An explanation that scores well across these criteria is preferable; trade-offs between them (a simpler theory with less scope, say) are where the hard judgement lies.

Abduction in science and philosophy

Much scientific reasoning is abductive. Darwin argued that natural selection was the best explanation of a huge range of biological facts (the fossil record, vestigial organs, biogeography), not that it was deduced from them. The case for unobservable entities such as atoms or dark matter is abductive: they are posited because they best explain observed phenomena. IBE is also used in philosophy itself, for example in arguing that scientific realism best explains the success of science.

Limits of abduction

IBE is inductive and so fallible. Three cautions:

  • Underdetermination: more than one hypothesis may fit the evidence equally well, leaving no clear "best."
  • The best of a bad lot: the best available explanation may still be poor if we have not thought of the true one; "best so far" is not "true."
  • Bias in the criteria: judgements of simplicity and coherence can be subjective and theory-laden.

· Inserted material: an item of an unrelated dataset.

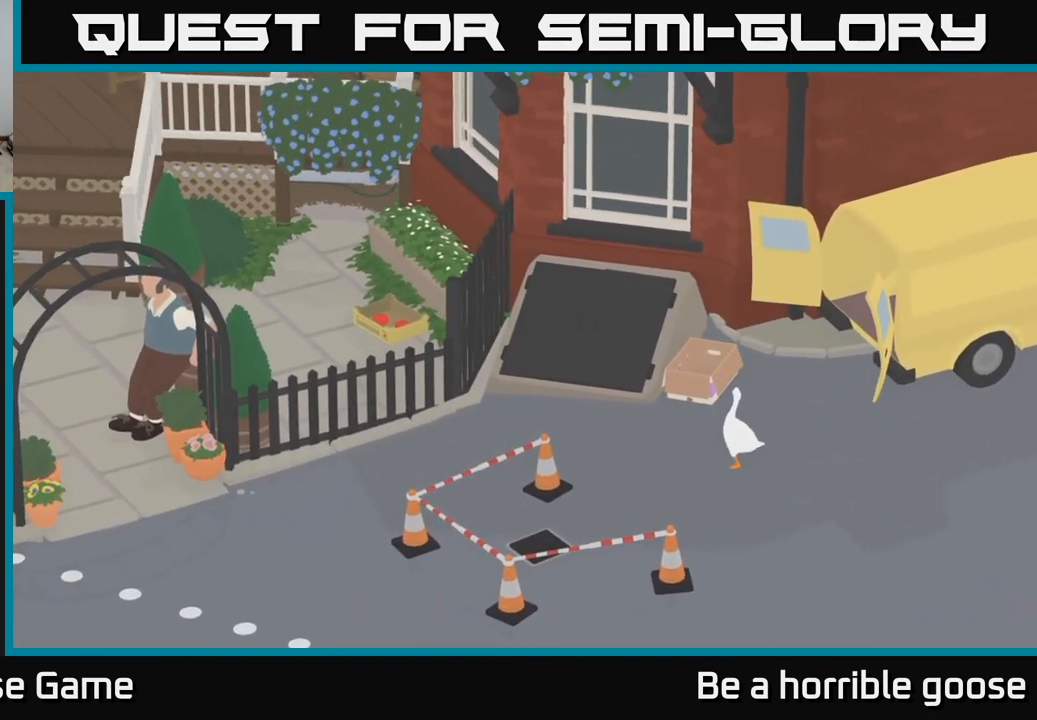
{"buttons": ["L2"], "left_stick": "center", "right_stick": "center", "events": [[383, "left_stick", "center"], [500, "L2", "down"]]}
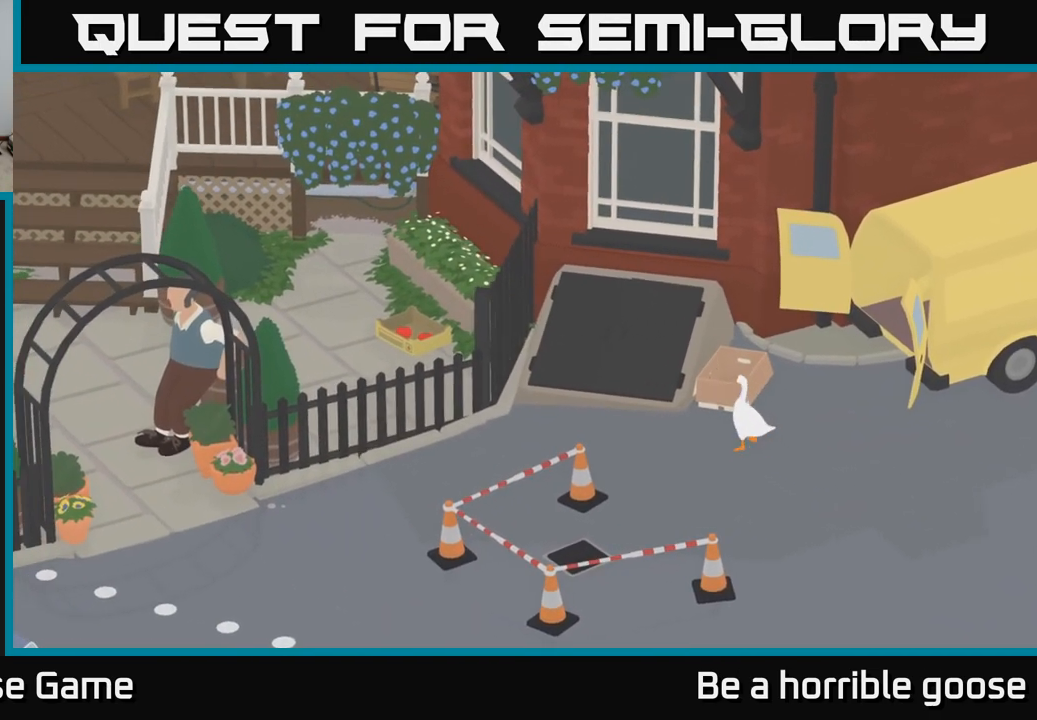
{"buttons": ["L2"], "left_stick": "center", "right_stick": "center", "events": []}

Despite these limits, abduction is indispensable; we could not reason from evidence to causes without it.

Try this

Q1. State the structure of an inference to the best explanation. [3 marks]

  • Cue. Surprising fact E; H would explain E; no rival explains E as well; so H is probably true.

Q2. Name and explain two criteria for judging which explanation is best. [4 marks]

  • Cue. For example explanatory scope (accounts for more evidence) and simplicity (fewer assumptions, Ockham's razor).

Q3. Explain the "best of a bad lot" objection. [3 marks]

  • Cue. The best explanation considered may still be false if the true one was never among the alternatives.